Saved entries

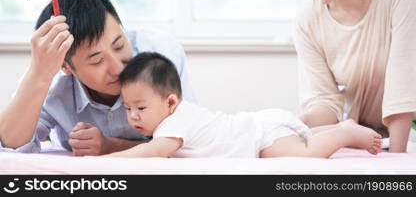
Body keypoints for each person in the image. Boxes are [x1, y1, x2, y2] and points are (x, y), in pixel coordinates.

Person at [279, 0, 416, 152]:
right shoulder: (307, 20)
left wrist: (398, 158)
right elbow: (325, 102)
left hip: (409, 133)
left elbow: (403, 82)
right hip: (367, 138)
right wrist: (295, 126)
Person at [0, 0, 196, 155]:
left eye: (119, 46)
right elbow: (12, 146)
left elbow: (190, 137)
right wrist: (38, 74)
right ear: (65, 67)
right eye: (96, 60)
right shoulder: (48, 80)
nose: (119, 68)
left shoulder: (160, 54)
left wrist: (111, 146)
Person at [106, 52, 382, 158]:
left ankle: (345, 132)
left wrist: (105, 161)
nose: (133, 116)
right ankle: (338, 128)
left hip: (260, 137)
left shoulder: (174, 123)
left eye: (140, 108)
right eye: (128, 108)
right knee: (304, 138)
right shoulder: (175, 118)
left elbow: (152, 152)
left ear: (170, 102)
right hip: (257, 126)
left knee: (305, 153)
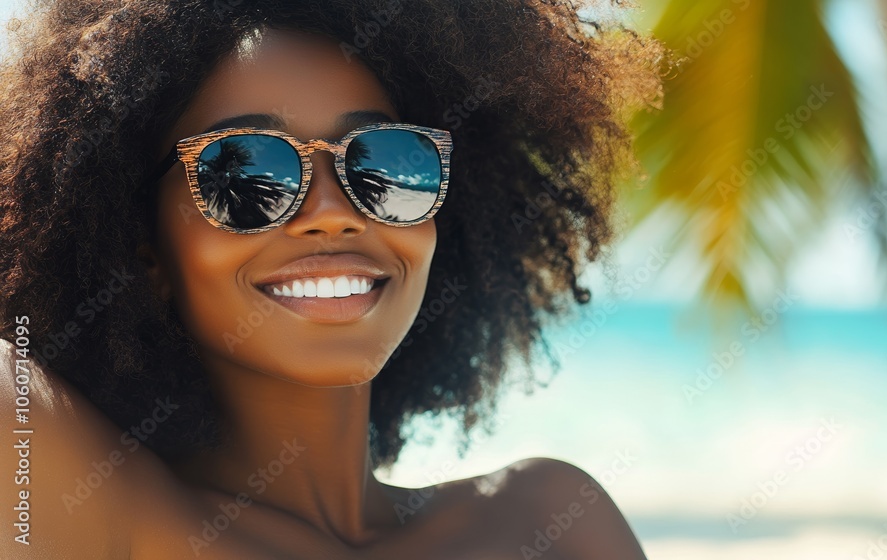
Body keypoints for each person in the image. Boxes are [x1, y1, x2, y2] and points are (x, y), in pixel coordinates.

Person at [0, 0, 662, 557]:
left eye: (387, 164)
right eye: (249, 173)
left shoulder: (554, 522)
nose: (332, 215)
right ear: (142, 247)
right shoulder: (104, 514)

---

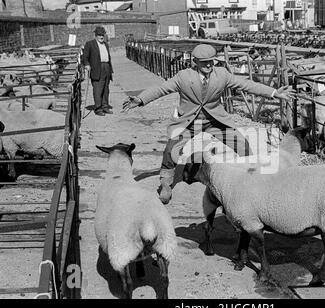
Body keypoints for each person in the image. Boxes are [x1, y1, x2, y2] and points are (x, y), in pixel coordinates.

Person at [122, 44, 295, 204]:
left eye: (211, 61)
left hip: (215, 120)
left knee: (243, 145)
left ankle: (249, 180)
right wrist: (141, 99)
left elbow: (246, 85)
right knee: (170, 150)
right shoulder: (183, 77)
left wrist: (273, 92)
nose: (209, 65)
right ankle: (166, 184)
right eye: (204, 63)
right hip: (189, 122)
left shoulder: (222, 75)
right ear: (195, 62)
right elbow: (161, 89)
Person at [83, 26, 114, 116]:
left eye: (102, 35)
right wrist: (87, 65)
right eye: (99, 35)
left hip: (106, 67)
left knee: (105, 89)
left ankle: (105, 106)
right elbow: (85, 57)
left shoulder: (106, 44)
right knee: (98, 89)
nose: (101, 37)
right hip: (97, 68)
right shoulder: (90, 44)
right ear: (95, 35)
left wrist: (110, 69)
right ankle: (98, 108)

Task item
Reproduce, character for character, only the lines of the preceding data that start at the line with "right hip: (189, 122)" and end at the line with "left ankle: (105, 106)", both included.

Output of the task
right hip: (189, 122)
left shoulder: (222, 75)
right ear: (195, 62)
right elbow: (161, 89)
Person at [83, 26, 114, 116]:
left eye: (102, 35)
right wrist: (87, 65)
right eye: (99, 35)
left hip: (106, 67)
left knee: (105, 89)
left ankle: (105, 106)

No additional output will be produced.